Your spouse cannot stop you from getting a divorce by refusing to "sign the divorce papers." If you can prove that you have grounds for divorce under Louisiana law, you can get a divorce. It is the Judge and not your spouse, who decides to grant you a divorce. Even if your spouse ignores the divorce case completely, you can still ask for a divorce.
12. What about spousal support (also known as alimony)?
There are two types of spousal support in Louisiana: interim spousal support and final periodic spousal support. Interim spousal support may be awarded to a spouse who does not have sufficient income for his/her maintenance pending the divorce. It is designed to maintain the status quo in both spouses’ living conditions, to the extent that this can be accomplished, and it may last up to six months after the date of the divorce.
Final spousal support may be awarded to an ex-spouse who has been found to be free from fault in the breakup of the marriage. It can be awarded after a determination that the spouse requesting the support has a need and the other spouse has the means to provide for that need. This can be complicated and it is best to consult an attorney.
13. Where should I file a petition for divorce?
The 21st Judicial District Court is located at 20180 Iowa Street in Livingston (for Livingston Parish); 369 Sitman Street in Greensburg (for St. Helena Parish); and 110 N. Bay Street in Amite (for Tangipahoa Parish). The offices are open 8am-4pm (closed between 12pm-1pm). For more information, including fees, you can call (225) 686-2216 (Livingston); (225) 222-4514 (Greensburg); and (985) 748-4146 (Amite).Please note that the Clerk of Court does not “notarize” documents, and you may need to visit a Notary Public beforehand.
14. What if I cannot afford to pay the filing fee?
Article 5181 of the Louisiana Code of Civil Procedure provides: “an individual who is unable to pay the costs of court because of his poverty and lack of means may prosecute or defend a judicial proceeding in any trial or appellate court without paying the costs in advance or as they accrue or furnishing security therefore.”

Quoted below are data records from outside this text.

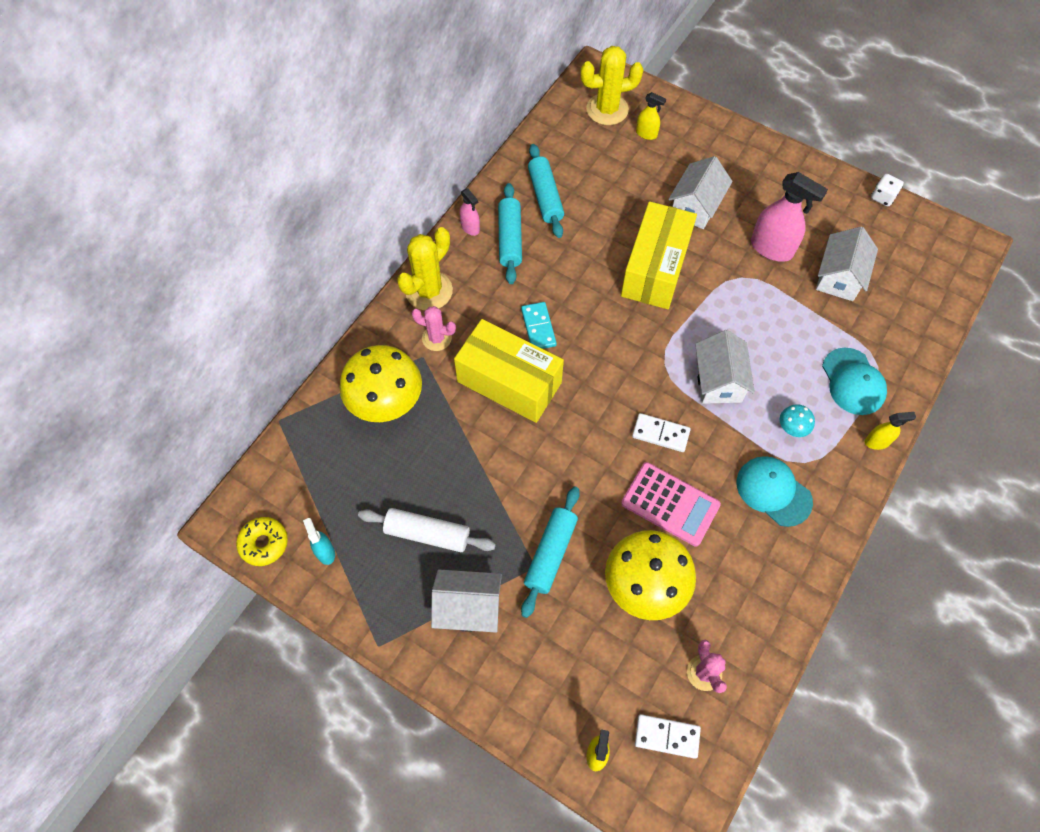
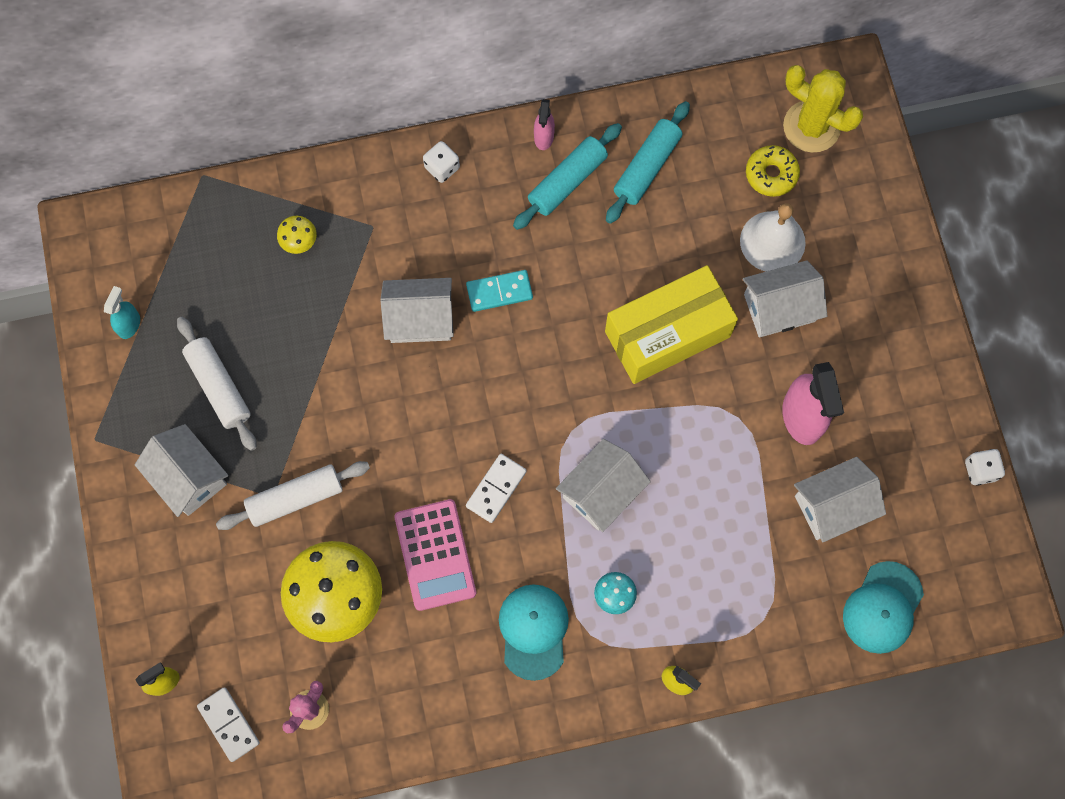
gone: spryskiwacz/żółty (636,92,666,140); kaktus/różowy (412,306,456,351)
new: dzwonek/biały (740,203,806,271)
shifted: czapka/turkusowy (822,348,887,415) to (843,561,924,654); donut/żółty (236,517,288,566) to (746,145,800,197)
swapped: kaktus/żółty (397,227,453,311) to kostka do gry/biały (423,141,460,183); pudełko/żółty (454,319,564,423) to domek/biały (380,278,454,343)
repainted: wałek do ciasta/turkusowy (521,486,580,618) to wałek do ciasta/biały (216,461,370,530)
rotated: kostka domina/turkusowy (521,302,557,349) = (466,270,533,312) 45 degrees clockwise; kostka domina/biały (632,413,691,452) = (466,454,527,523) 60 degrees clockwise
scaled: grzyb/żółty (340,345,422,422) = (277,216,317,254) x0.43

If you cannot afford the filing fee, then you can file an affidavit with the court to proceed in forma pauperis (IFP). Not only must you swear and prove to the court that you cannot afford to pay the filing fees, but you will also need a witness who knows you to swear to the court that you can’t afford to pay the filing fees. The Louisiana Supreme Court provides an IFP affidavit for use in the district courts. If allowed to proceed IFP, you will not have to pay the filing fees in advance. The fees will be assessed by the judge at the end of the case though, and if you lose your case the court may assess the fees to you.
NOTE THAT AN APPROVED IFP APPLICATION DOES NOT MEAN YOU WILL NEVER HAVE TO PAY THE FEES.
An approved IFP application means that your case can move forward before you pay the fees, but that you will still have to pay court fees at a later date.